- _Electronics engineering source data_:
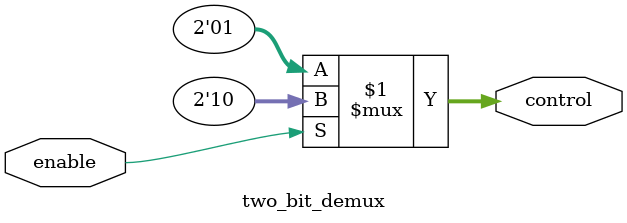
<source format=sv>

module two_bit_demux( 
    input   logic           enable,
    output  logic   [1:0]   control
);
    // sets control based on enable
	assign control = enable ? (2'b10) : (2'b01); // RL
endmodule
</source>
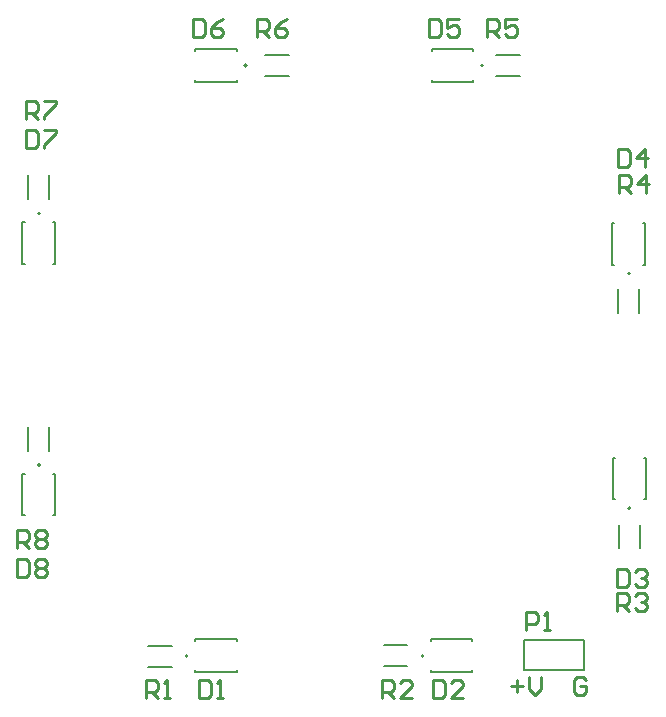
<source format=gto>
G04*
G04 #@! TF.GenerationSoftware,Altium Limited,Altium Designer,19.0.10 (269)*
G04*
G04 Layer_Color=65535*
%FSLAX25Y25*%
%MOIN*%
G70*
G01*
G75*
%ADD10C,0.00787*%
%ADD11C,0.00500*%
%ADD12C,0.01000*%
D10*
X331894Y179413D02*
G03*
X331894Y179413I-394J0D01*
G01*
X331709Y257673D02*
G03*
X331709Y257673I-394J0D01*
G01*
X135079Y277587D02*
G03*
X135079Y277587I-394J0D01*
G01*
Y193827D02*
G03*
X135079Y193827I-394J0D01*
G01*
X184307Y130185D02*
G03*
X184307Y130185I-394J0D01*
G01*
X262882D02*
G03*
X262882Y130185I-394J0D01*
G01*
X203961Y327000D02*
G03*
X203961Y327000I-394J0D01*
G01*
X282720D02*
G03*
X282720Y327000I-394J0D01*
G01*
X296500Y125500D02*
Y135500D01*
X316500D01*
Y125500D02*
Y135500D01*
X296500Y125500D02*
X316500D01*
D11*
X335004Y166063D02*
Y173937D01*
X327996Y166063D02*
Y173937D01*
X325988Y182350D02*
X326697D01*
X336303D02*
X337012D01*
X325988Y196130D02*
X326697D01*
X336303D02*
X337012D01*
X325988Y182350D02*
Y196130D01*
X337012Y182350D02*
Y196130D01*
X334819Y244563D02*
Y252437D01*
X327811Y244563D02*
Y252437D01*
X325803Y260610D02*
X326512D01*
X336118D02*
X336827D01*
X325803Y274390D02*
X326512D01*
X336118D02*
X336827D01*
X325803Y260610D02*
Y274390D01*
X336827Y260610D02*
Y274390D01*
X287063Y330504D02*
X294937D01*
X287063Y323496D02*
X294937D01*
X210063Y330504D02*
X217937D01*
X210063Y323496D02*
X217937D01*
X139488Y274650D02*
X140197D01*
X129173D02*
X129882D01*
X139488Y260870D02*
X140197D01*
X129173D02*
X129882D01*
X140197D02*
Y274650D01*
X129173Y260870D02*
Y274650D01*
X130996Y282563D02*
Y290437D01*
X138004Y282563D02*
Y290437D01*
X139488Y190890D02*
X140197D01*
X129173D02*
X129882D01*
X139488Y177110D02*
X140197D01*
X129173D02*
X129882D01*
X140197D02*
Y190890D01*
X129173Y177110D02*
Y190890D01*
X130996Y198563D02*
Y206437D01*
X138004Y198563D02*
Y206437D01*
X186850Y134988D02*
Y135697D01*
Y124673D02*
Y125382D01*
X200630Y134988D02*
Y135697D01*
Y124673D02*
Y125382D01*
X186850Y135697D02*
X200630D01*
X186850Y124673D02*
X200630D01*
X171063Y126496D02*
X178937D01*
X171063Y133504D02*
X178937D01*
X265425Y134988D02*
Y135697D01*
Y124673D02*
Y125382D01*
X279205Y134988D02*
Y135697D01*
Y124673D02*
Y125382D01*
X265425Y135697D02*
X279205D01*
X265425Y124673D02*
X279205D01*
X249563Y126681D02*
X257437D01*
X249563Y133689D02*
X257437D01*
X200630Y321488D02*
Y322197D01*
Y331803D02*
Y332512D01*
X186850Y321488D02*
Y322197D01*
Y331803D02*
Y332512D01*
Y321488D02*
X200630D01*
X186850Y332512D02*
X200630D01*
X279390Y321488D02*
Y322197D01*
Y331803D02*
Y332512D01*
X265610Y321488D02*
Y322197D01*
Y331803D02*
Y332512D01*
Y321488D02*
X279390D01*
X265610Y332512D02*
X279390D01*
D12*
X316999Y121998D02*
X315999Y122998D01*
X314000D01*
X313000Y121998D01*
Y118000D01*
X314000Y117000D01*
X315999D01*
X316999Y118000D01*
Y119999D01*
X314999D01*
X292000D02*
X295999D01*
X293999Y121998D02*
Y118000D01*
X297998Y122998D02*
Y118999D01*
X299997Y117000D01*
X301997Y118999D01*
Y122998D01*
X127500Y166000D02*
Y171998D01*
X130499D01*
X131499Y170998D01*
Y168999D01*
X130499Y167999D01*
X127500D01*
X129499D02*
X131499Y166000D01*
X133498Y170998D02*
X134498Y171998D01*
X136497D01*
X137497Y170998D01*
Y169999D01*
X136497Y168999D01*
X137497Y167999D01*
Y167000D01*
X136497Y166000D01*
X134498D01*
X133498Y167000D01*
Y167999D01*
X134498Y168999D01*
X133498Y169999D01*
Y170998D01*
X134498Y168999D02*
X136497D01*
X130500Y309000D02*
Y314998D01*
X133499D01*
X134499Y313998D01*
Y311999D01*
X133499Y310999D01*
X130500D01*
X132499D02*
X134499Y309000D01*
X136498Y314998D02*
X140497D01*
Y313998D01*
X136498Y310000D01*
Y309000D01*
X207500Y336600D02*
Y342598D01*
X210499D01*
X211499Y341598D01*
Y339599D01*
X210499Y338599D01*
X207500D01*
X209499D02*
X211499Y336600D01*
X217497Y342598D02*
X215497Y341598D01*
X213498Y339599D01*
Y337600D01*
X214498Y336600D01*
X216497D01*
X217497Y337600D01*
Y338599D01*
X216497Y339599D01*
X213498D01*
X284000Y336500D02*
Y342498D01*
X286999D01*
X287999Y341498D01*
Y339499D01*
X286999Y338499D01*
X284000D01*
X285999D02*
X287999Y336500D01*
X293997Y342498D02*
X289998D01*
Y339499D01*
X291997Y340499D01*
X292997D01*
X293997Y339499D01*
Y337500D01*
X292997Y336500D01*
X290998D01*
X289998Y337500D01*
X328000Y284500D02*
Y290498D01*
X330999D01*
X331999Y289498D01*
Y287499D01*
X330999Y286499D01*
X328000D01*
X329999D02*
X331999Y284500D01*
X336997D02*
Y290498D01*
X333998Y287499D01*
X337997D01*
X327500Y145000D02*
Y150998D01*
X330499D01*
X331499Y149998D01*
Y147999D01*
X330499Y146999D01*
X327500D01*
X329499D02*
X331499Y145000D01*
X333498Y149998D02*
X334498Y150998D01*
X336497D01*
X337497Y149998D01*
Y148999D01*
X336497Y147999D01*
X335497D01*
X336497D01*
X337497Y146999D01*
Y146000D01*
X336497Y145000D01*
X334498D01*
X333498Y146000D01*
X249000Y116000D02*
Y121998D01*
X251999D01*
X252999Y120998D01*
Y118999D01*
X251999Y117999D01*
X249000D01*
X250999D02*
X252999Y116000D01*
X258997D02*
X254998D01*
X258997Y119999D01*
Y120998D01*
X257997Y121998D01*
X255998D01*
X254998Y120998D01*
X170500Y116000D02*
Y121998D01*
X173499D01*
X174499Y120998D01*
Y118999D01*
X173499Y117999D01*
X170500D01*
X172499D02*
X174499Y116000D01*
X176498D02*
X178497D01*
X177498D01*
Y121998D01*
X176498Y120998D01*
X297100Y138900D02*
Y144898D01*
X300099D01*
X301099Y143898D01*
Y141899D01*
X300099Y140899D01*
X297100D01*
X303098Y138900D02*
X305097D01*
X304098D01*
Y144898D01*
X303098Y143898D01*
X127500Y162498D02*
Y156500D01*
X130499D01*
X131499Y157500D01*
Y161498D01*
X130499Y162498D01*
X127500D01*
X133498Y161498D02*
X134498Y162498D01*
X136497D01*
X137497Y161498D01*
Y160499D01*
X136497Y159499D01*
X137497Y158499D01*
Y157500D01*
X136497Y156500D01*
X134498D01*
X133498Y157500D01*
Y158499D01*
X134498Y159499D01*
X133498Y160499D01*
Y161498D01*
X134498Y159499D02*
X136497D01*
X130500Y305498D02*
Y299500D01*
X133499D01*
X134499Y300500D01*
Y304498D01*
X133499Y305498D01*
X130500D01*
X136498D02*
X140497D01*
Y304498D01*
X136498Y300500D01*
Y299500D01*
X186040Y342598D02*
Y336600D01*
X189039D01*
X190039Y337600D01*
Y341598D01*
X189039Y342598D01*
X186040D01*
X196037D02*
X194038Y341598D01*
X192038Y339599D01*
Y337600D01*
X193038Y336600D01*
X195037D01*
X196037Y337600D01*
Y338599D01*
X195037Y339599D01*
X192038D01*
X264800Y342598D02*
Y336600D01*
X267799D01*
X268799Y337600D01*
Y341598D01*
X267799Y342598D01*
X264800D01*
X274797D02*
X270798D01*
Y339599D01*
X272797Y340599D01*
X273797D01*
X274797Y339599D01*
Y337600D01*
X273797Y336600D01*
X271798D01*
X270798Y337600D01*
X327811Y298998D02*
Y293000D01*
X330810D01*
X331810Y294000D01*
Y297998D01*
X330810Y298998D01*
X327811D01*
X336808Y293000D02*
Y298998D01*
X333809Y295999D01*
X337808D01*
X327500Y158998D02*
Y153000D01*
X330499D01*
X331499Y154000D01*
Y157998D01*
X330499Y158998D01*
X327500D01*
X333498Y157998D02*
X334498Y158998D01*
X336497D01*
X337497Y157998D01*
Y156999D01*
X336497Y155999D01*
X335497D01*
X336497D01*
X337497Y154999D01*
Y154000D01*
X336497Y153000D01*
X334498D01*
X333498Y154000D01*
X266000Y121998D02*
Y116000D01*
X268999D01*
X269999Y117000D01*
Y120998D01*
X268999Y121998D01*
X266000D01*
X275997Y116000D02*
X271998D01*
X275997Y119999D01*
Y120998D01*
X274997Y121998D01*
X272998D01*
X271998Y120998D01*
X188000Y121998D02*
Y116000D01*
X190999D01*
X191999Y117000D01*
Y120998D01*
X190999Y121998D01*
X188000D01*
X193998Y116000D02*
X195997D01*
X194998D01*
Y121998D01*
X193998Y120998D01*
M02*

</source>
...
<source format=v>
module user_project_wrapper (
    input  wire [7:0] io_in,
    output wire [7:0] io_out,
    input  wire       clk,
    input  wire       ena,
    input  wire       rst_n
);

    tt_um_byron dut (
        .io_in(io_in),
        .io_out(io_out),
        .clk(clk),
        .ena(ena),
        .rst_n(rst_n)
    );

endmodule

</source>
---
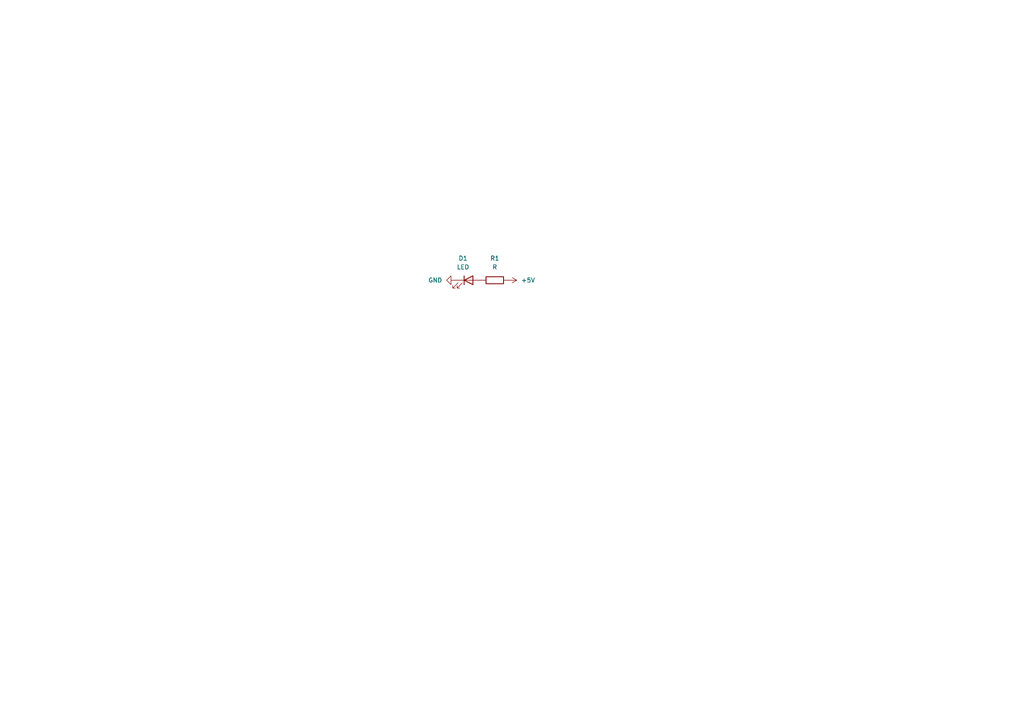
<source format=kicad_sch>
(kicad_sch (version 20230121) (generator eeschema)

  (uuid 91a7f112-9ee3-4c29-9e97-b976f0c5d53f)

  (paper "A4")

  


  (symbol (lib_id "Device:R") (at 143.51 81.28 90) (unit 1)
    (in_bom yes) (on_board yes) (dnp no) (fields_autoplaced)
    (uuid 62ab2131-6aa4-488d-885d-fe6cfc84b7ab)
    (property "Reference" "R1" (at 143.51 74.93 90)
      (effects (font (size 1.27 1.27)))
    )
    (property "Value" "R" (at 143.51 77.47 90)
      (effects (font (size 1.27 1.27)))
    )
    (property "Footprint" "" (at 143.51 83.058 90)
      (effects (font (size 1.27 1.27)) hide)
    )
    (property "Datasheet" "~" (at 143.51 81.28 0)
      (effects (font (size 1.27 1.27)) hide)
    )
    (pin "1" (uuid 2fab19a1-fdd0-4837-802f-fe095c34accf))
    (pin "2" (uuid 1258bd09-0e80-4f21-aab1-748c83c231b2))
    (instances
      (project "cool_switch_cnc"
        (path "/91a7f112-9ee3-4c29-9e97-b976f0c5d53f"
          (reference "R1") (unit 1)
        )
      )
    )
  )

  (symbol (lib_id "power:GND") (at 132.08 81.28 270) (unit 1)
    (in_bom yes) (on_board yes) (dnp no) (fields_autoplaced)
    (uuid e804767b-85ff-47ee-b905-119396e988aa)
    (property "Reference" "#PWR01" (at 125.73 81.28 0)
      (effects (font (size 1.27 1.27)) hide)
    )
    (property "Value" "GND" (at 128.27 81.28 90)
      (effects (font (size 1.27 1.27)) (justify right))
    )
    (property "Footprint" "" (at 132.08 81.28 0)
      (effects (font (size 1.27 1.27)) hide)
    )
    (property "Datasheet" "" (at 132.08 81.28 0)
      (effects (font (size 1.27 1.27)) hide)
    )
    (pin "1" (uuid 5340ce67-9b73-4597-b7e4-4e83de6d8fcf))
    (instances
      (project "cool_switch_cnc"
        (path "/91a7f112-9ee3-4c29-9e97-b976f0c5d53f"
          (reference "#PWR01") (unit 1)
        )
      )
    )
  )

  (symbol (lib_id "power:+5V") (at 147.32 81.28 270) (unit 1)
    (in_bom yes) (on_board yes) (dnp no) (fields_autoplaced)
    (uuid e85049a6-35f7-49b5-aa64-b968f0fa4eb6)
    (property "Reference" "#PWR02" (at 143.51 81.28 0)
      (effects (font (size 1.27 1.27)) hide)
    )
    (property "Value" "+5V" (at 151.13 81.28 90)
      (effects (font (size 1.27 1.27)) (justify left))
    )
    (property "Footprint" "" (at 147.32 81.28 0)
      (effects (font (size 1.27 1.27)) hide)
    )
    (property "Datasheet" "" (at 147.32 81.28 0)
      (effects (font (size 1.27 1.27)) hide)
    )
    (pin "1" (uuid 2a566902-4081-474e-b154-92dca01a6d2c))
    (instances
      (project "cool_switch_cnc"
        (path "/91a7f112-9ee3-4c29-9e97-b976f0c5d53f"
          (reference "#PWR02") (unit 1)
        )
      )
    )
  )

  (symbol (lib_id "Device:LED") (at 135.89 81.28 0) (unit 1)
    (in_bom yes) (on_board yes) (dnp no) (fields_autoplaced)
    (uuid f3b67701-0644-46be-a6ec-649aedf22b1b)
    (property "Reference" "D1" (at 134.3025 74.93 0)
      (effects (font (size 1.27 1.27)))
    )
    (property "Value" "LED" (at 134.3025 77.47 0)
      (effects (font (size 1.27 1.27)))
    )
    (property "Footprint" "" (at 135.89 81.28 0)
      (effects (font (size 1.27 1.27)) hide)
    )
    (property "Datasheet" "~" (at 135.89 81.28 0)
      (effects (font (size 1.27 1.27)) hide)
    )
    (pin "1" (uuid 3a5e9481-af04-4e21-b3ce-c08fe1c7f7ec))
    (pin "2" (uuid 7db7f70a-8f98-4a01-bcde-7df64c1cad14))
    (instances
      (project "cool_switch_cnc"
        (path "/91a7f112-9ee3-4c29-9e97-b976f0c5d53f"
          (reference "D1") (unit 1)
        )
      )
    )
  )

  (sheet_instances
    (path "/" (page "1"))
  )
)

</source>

- _WHAT NEEDS TO BE DONE_:
What lines above mention "symbol"? Copy each one.

- _TASK OUTPUT_:
  (symbol (lib_id "Device:R") (at 143.51 81.28 90) (unit 1)
  (symbol (lib_id "power:GND") (at 132.08 81.28 270) (unit 1)
  (symbol (lib_id "power:+5V") (at 147.32 81.28 270) (unit 1)
  (symbol (lib_id "Device:LED") (at 135.89 81.28 0) (unit 1)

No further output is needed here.